_ORDEN DE TRABAJO_. Resume en dos oraciones el texto sobre las supersticiones.

Todos tenemos ciertas supersticiones, costumbres o rituales que creemos asociados a un resultado positivo, o a evitar uno negativo. ¿Cuándo hay que preocuparse?

¿Qué es una superstición?

La definición exacta sería: “la creencia de que un evento influye en otro sin estar esta relación demostrada”. Los ejemplos más típicos (y en los que caemos todos) son:

  • Soplar las velas de la tarta de cumpleaños para que se nos cumpla el deseo que acabamos de pedir.
  • Buscar tréboles de cuatro hojas.
  • No pasar por debajo de escaleras.

¿Cómo empiezan las supersticiones?

Piensa en tu “camiseta de la suerte” (vale también un vestido, unos zapatos, un complemento, etc.). Seguramente la primera vez que la llevabas, algo te salió bien: ligaste, encontraste dinero, te dieron una buena noticia, te libraste de una multa, o lo que sea. Tu cerebrito ha aprendido que es esa camiseta la que ha determinado el éxito (o te ha evitado el castigo), por lo que empezarás a ponértela cada vez que te enfrentes a una situación importante, para salir bien parado. Sin embargo, lo más probable es que al ponerte la “camiseta de la suerte”, cambies tu actitud o tu conducta: actúes con mayor seguridad, sonrías más, seas más positivo, tengas más paciencia… Es decir, no es “la camiseta”, ¡eres tú cuando te pones la camiseta lo que te trae suerte!

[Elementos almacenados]
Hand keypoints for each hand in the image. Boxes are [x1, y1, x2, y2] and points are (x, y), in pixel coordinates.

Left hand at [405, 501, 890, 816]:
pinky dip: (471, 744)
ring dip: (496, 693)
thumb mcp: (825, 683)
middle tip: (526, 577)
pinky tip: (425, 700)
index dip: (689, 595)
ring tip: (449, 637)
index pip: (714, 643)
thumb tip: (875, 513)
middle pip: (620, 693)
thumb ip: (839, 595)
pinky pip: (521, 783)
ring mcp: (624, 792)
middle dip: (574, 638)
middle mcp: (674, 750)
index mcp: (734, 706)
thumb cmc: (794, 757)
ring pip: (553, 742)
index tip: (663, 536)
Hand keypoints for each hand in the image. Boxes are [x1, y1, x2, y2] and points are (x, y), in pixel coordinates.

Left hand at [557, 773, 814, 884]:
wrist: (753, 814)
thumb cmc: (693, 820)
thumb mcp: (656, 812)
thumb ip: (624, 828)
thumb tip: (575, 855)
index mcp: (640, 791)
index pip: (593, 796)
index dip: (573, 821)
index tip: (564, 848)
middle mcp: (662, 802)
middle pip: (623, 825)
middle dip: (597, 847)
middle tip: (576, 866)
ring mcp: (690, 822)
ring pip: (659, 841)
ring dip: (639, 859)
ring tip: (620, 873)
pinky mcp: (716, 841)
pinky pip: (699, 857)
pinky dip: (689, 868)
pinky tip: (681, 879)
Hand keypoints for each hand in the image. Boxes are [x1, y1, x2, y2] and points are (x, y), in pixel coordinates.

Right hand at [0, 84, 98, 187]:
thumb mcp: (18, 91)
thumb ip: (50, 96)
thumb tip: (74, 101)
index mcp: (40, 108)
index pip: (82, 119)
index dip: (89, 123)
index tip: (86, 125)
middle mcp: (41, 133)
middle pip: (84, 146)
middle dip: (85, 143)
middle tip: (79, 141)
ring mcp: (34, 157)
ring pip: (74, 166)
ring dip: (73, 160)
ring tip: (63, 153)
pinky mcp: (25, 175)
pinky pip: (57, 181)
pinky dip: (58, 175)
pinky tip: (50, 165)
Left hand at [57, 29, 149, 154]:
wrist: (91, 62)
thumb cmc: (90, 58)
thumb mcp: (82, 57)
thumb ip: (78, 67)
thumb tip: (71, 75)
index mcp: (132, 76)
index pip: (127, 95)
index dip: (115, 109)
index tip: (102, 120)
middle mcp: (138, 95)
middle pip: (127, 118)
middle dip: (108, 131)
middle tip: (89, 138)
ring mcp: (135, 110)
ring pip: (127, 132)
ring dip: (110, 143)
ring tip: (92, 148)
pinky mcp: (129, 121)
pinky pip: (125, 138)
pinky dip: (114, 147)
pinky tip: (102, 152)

_RESPUESTA_. Una superstición es la creencia de que un evento influye en otro sin que esa relación esté demostrada. Un ejemplo es la "camiseta de la suerte", que empieza a usarse porque algo salió bien la primera vez que se llevó, aunque lo más probable es que la suerte venga del cambio de actitud o de conducta de quien se la pone.